Assignment
Restate word for word the entries below, starting at the line with "0002855179 | | |" and ending at the line with "By ANDREW MCCHESNEY". Keep both end lines and omit the pictures.

Data to examine
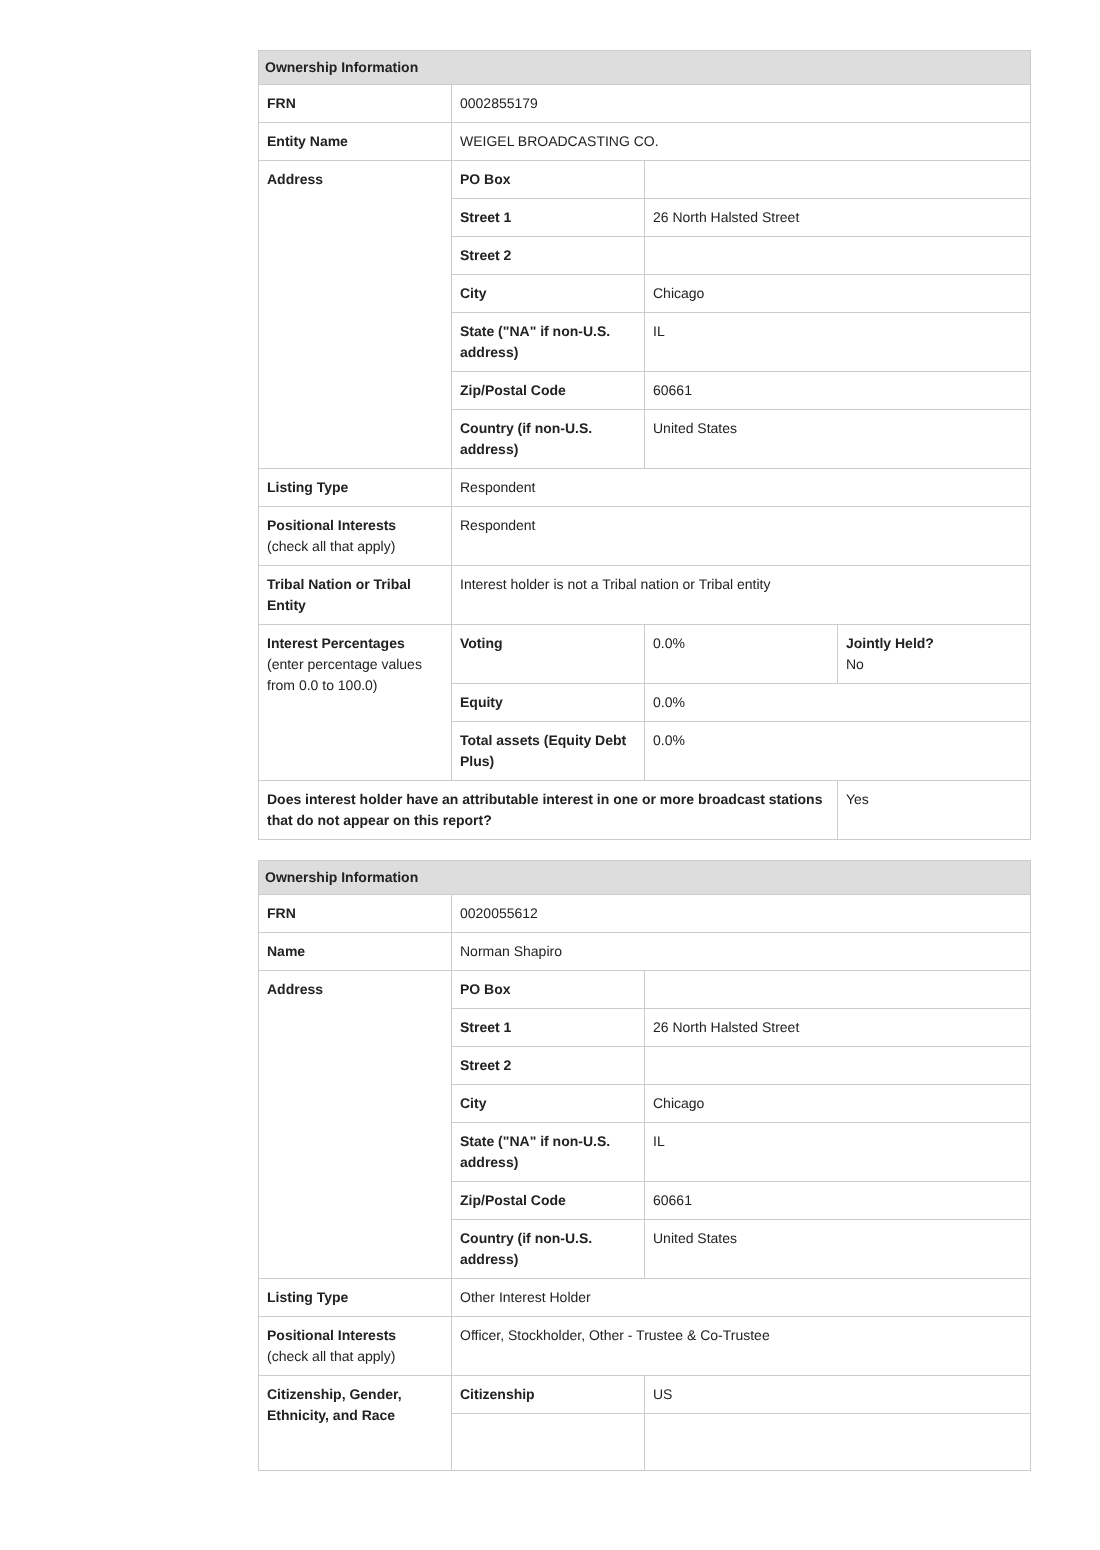| Ownership Information | | | |
| --- | --- | --- | --- |
| FRN | 0002855179 | | |
| Entity Name | WEIGEL BROADCASTING CO. | | |
| Address | PO Box | | |
| | Street 1 | 26 North Halsted Street | |
| | Street 2 | | |
| | City | Chicago | |
| | State ("NA" if non-U.S. address) | IL | |
| | Zip/Postal Code | 60661 | |
| | Country (if non-U.S. address) | United States | |
| Listing Type | Respondent | | |
| Positional Interests (check all that apply) | Respondent | | |
| Tribal Nation or Tribal Entity | Interest holder is not a Tribal nation or Tribal entity | | |
| Interest Percentages (enter percentage values from 0.0 to 100.0) | Voting | 0.0% | Jointly Held? No |
| | Equity | 0.0% | |
| | Total assets (Equity Debt Plus) | 0.0% | |
| Does interest holder have an attributable interest in one or more broadcast stations that do not appear on this report? | | | Yes |
| Ownership Information | | |
| --- | --- | --- |
| FRN | 0020055612 | |
| Name | Norman Shapiro | |
| Address | PO Box | |
| | Street 1 | 26 North Halsted Street |
| | Street 2 | |
| | City | Chicago |
| | State ("NA" if non-U.S. address) | IL |
| | Zip/Postal Code | 60661 |
| | Country (if non-U.S. address) | United States |
| Listing Type | Other Interest Holder | |
| Positional Interests (check all that apply) | Officer, Stockholder, Other - Trustee & Co-Trustee | |
| Citizenship, Gender, Ethnicity, and Race | Citizenship | US |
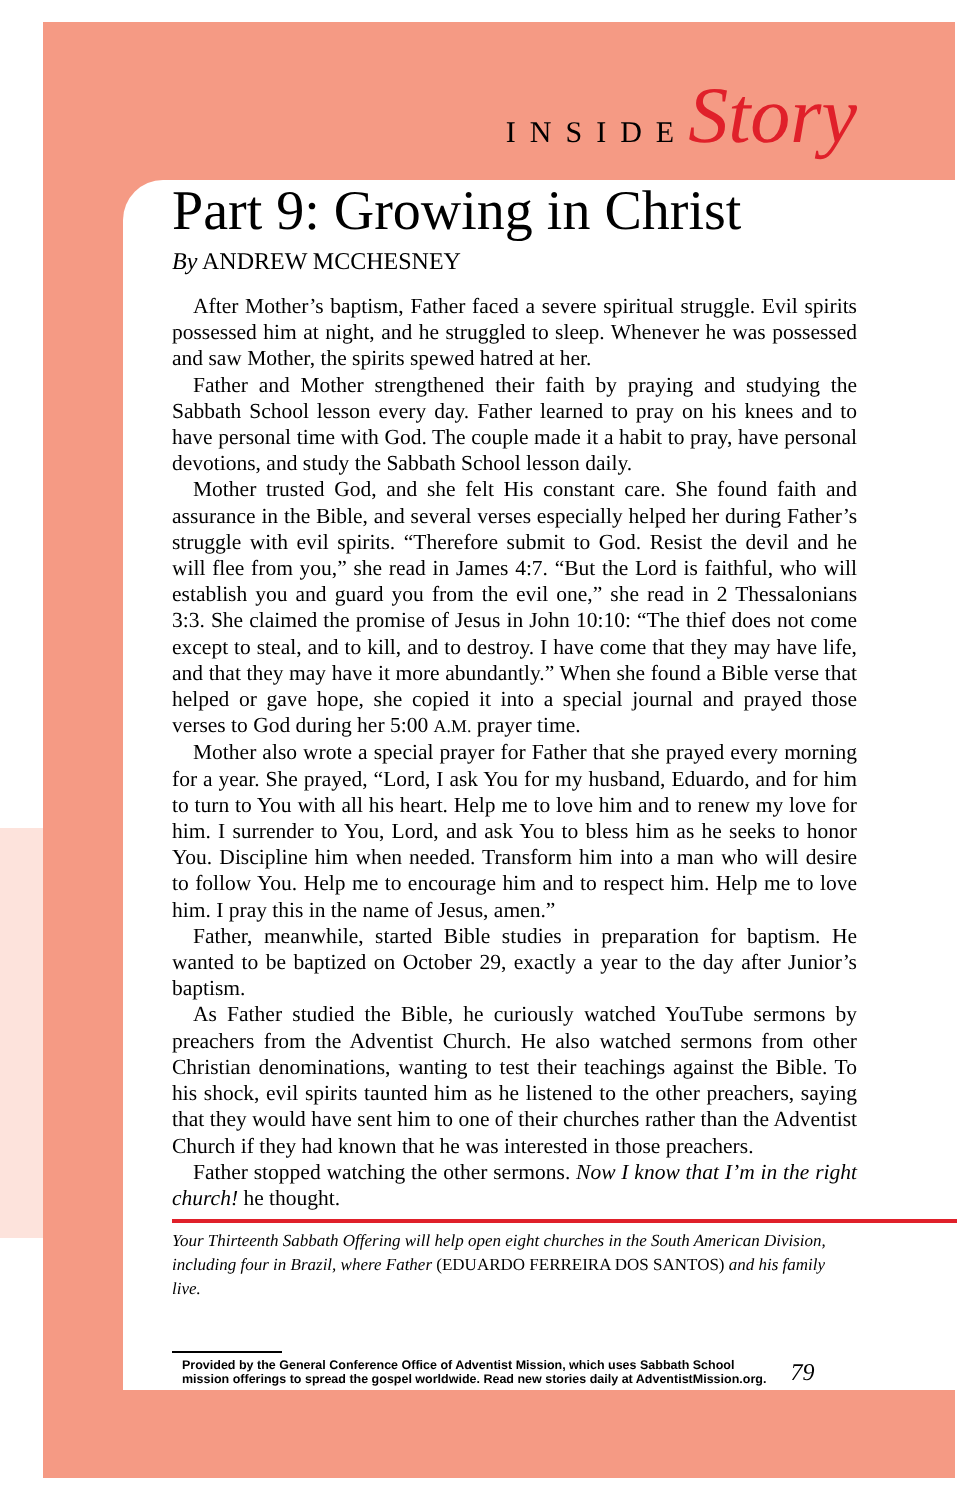INSIDEStory
Part 9: Growing in Christ
By ANDREW MCCHESNEY
After Mother’s baptism, Father faced a severe spiritual struggle. Evil spirits possessed him at night, and he struggled to sleep. Whenever he was possessed and saw Mother, the spirits spewed hatred at her.
Father and Mother strengthened their faith by praying and studying the Sabbath School lesson every day. Father learned to pray on his knees and to have personal time with God. The couple made it a habit to pray, have personal devotions, and study the Sabbath School lesson daily.
Mother trusted God, and she felt His constant care. She found faith and assurance in the Bible, and several verses especially helped her during Father’s struggle with evil spirits. “Therefore submit to God. Resist the devil and he will flee from you,” she read in James 4:7. “But the Lord is faithful, who will establish you and guard you from the evil one,” she read in 2 Thessalonians 3:3. She claimed the promise of Jesus in John 10:10: “The thief does not come except to steal, and to kill, and to destroy. I have come that they may have life, and that they may have it more abundantly.” When she found a Bible verse that helped or gave hope, she copied it into a special journal and prayed those verses to God during her 5:00 A.M. prayer time.
Mother also wrote a special prayer for Father that she prayed every morning for a year. She prayed, “Lord, I ask You for my husband, Eduardo, and for him to turn to You with all his heart. Help me to love him and to renew my love for him. I surrender to You, Lord, and ask You to bless him as he seeks to honor You. Discipline him when needed. Transform him into a man who will desire to follow You. Help me to encourage him and to respect him. Help me to love him. I pray this in the name of Jesus, amen.”
Father, meanwhile, started Bible studies in preparation for baptism. He wanted to be baptized on October 29, exactly a year to the day after Junior’s baptism.
As Father studied the Bible, he curiously watched YouTube sermons by preachers from the Adventist Church. He also watched sermons from other Christian denominations, wanting to test their teachings against the Bible. To his shock, evil spirits taunted him as he listened to the other preachers, saying that they would have sent him to one of their churches rather than the Adventist Church if they had known that he was interested in those preachers.
Father stopped watching the other sermons. Now I know that I’m in the right church! he thought.
Your Thirteenth Sabbath Offering will help open eight churches in the South American Division, including four in Brazil, where Father (EDUARDO FERREIRA DOS SANTOS) and his family live.
Provided by the General Conference Office of Adventist Mission, which uses Sabbath School
mission offerings to spread the gospel worldwide. Read new stories daily at AdventistMission.org.
79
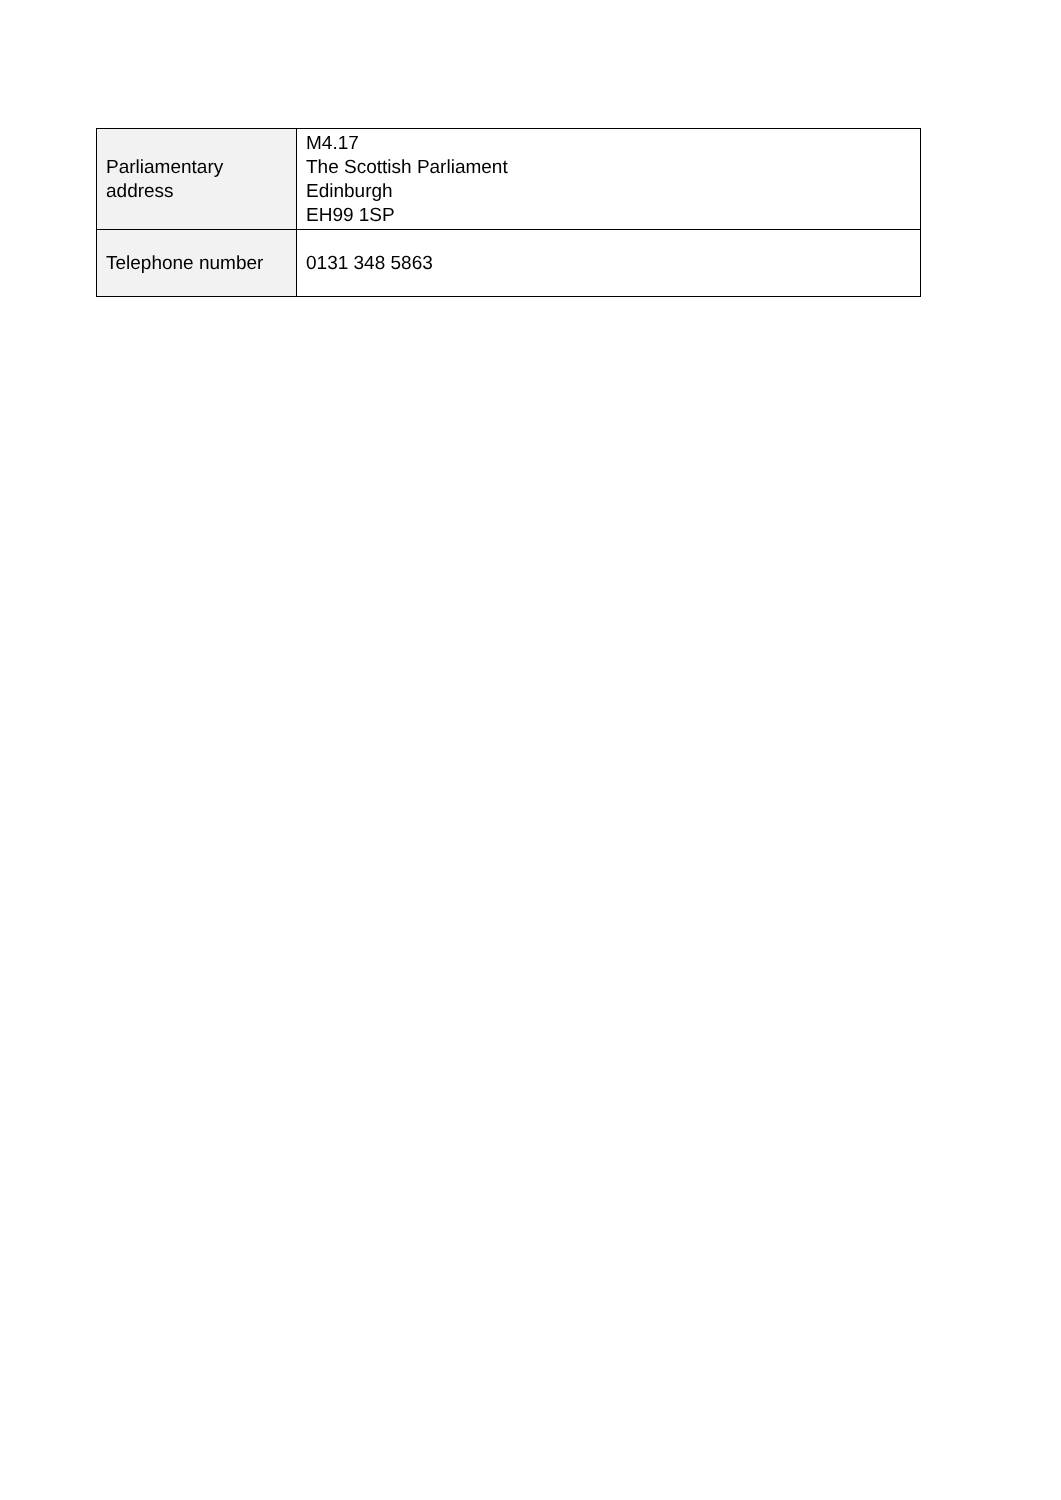| Parliamentary address | M4.17 The Scottish Parliament Edinburgh EH99 1SP |
| Telephone number | 0131 348 5863 |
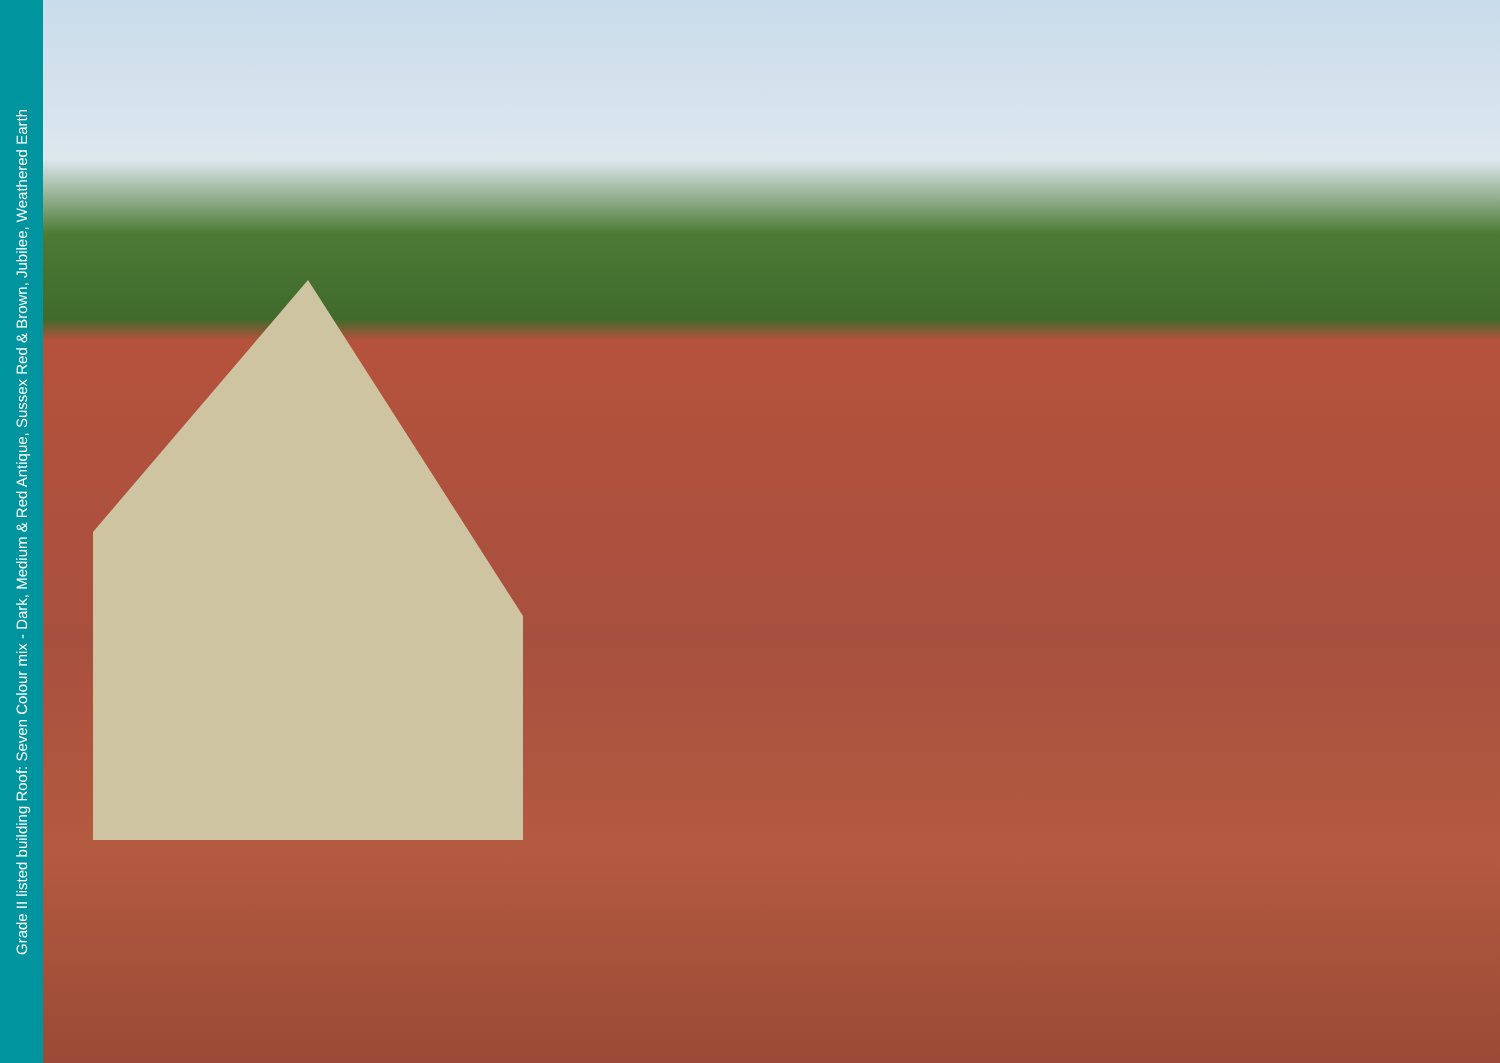Grade II listed building Roof: Seven Colour mix - Dark, Medium & Red Antique, Sussex Red & Brown, Jubilee, Weathered Earth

Task answer
| FRN | 0002855179 | | |
| Entity Name | WEIGEL BROADCASTING CO. | | |
| Address | PO Box | | |
| | Street 1 | 26 North Halsted Street | |
| | Street 2 | | |
| | City | Chicago | |
| | State ("NA" if non-U.S. address) | IL | |
| | Zip/Postal Code | 60661 | |
| | Country (if non-U.S. address) | United States | |
| Listing Type | Respondent | | |
| Positional Interests (check all that apply) | Respondent | | |
| Tribal Nation or Tribal Entity | Interest holder is not a Tribal nation or Tribal entity | | |
| Interest Percentages (enter percentage values from 0.0 to 100.0) | Voting | 0.0% | Jointly Held? No |
| | Equity | 0.0% | |
| | Total assets (Equity Debt Plus) | 0.0% | |
| Does interest holder have an attributable interest in one or more broadcast stations that do not appear on this report? | | | Yes |
| Ownership Information | | |
| --- | --- | --- |
| FRN | 0020055612 | |
| Name | Norman Shapiro | |
| Address | PO Box | |
| | Street 1 | 26 North Halsted Street |
| | Street 2 | |
| | City | Chicago |
| | State ("NA" if non-U.S. address) | IL |
| | Zip/Postal Code | 60661 |
| | Country (if non-U.S. address) | United States |
| Listing Type | Other Interest Holder | |
| Positional Interests (check all that apply) | Officer, Stockholder, Other - Trustee & Co-Trustee | |
| Citizenship, Gender, Ethnicity, and Race | Citizenship | US |
INSIDEStory
Part 9: Growing in Christ
By ANDREW MCCHESNEY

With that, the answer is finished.